WebSocket: realtime events and control
Use WebSocket for long-lived realtime flows and bidirectional control. The desktop realtime endpoint is
/api/realtime; clients send typed subscribe / unsubscribe messages for stream paths and
receive small stream, app_event, subscribed, unsubscribed, and
error messages. When the Electron renderer is loaded through the neon-pilot://app custom protocol,
Chromium cannot resolve ws://app; the shell uses the desktop protocol's text/event-stream adapter for
stream subscriptions instead of opening that WebSocket URL.
Examples:
- live conversation events: agent start/stop, message deltas, tool calls/results, context usage, queue state, parallel jobs, title updates, presence, stale/hidden turn state, and turn end
- user controls for active live sessions: submit prompt, queue steer/follow-up, abort, takeover, approvals, and parallel-job actions
- interactive terminal sessions: attach, input, resize, close, output, and exit events
- app-wide invalidations and small events: sessions changed, tasks/runs changed, daemon status changed, notifications, extension commands, session running state, and live titles
- optional background execution realtime events such as log tails or status deltas
WebSocket messages should be small deltas, invalidations, or control messages. Do not routinely broadcast full sessions lists, transcripts, logs, artifacts, or other large snapshots over WebSocket.

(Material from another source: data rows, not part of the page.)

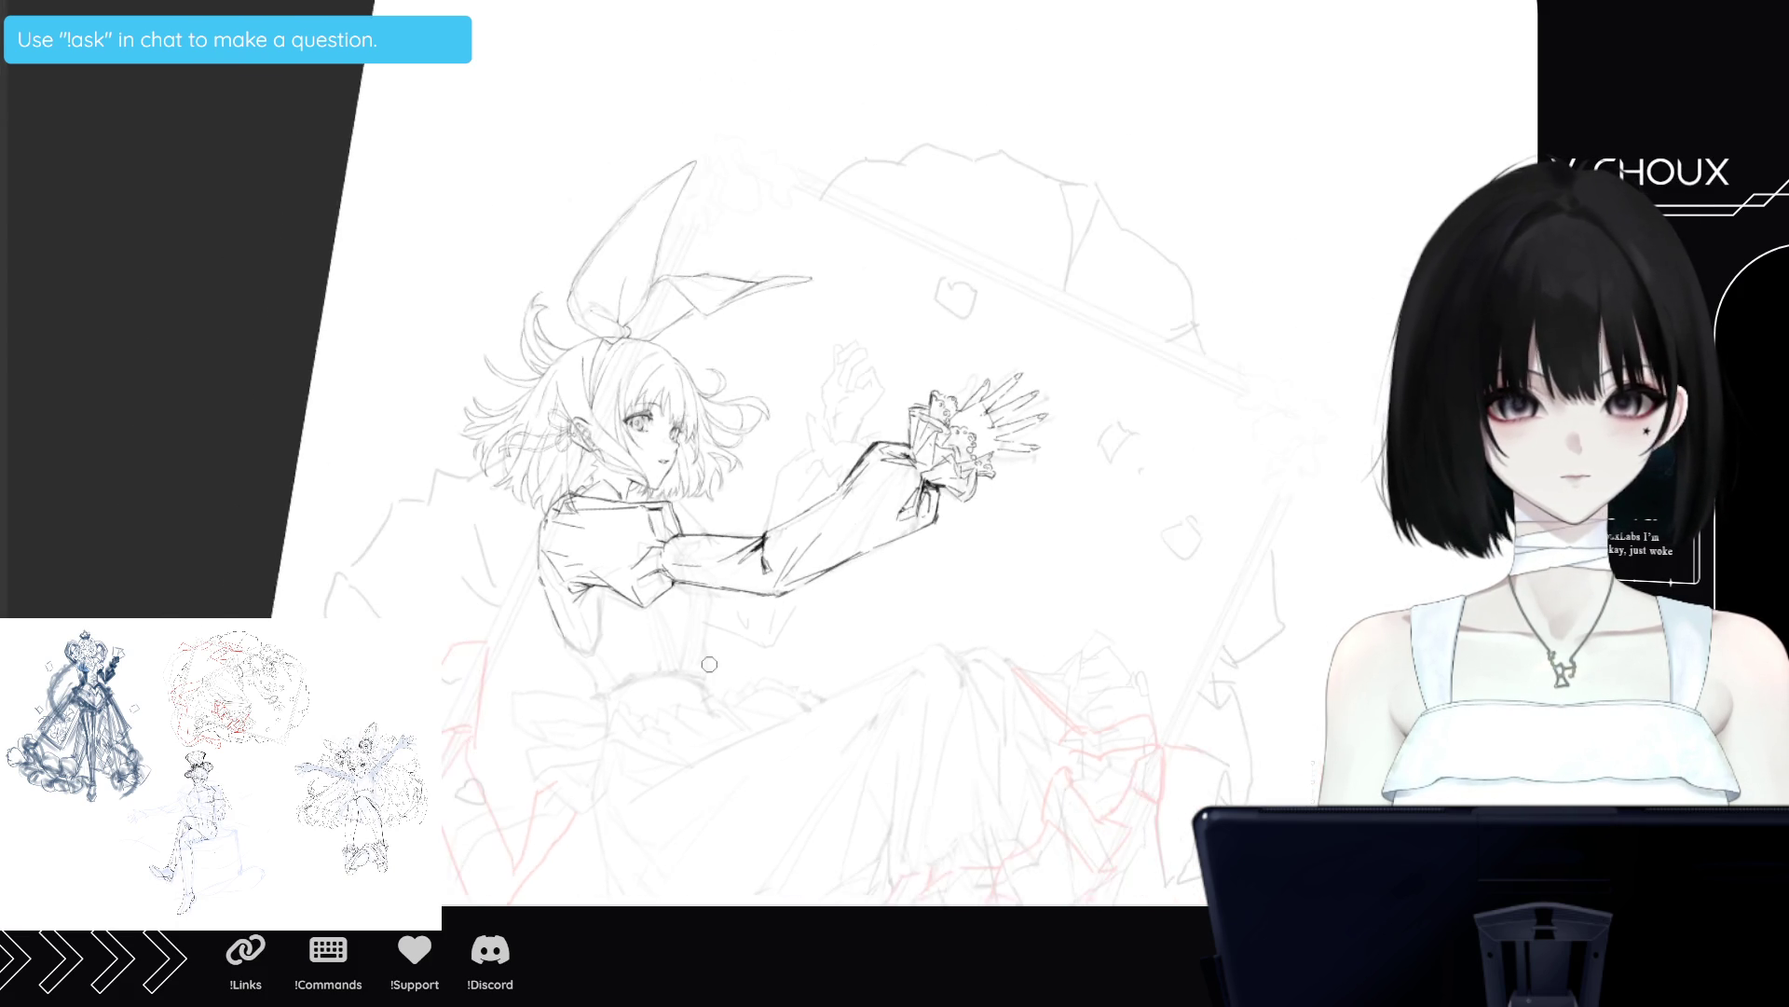
scroll(711, 650, down, 2)
mouse_move(839, 373)
mouse_down()
mouse_move(932, 484)
mouse_move(820, 606)
mouse_up()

Electron IPC: native/bootstrap only
Use IPC only when the renderer needs Electron or OS capability, or to bootstrap HTTP/WebSocket access.
Allowed IPC surfaces:
-
getConnectionInfo/ bootstrap data: HTTP base URL, WebSocket URL, auth token, runtime channel, and host metadata - native file/folder pickers
- clipboard read/write
- open external URLs and reveal/open local paths
- window/app controls, popouts, menu shortcuts, and shell navigation owned by Electron
- screenshots, screen picker, app update checks, and native Workbench Browser embedding when required
IPC payloads should be small. Do not send sessions, transcripts, search results, logs, artifacts, runs/task lists, or app-event snapshots through IPC.
Renderer client rule
Renderer product code should depend on typed clients:
api/ HTTP client for product reads and mutations- realtime/WebSocket client for subscriptions and live controls through the typed endpoint configuration
- desktop native bridge for bootstrap and native OS/Electron operations only
Do not add new product-data methods to the Electron preload bridge. If product data is only available through an internal module, expose it through an HTTP route or WebSocket event/control message instead.
Extension API rule
Extensions should use the public @neon-pilot/extensions SDK and host-provided clients/capabilities. Extension code
must not import desktop internals or depend on Electron IPC channels.
Extension frontend code should treat host APIs as product HTTP/realtime capabilities surfaced through the SDK. Extension backend code should use backend context capabilities and shared server modules through stable SDK seams. When an extension needs a missing host capability, add a reusable SDK primitive rather than adding an extension-specific IPC channel.
Performance guardrails
- IPC messages should remain control-plane sized; target less than 64KB.
- WebSocket app events should be deltas/invalidations; target less than 64KB except explicit chunk protocols.
- Large data must be fetched by HTTP with pagination, byte streaming, range support, or explicit size limits.
- Renderer clients should coalesce in-flight large reads where practical.
- App invalidations should be debounced before triggering HTTP refetches.
- Desktop perf smoke should cover startup, large session fixtures, long transcript open, search, and idle CPU.
Migration policy
When touching a desktop renderer API method:
- If it is product data or a bounded mutation, route it through HTTP.
- If it is realtime stream/control, route it through WebSocket.
- If it is native OS/Electron functionality, keep it in IPC.
- Delete obsolete IPC product handlers and preload bridge methods.
- Add/keep tests that enforce payload size and protocol ownership where practical.
The desired end state is a renderer with no Electron IPC dependency for product APIs. IPC remains a small native adapter and bootstrap seam.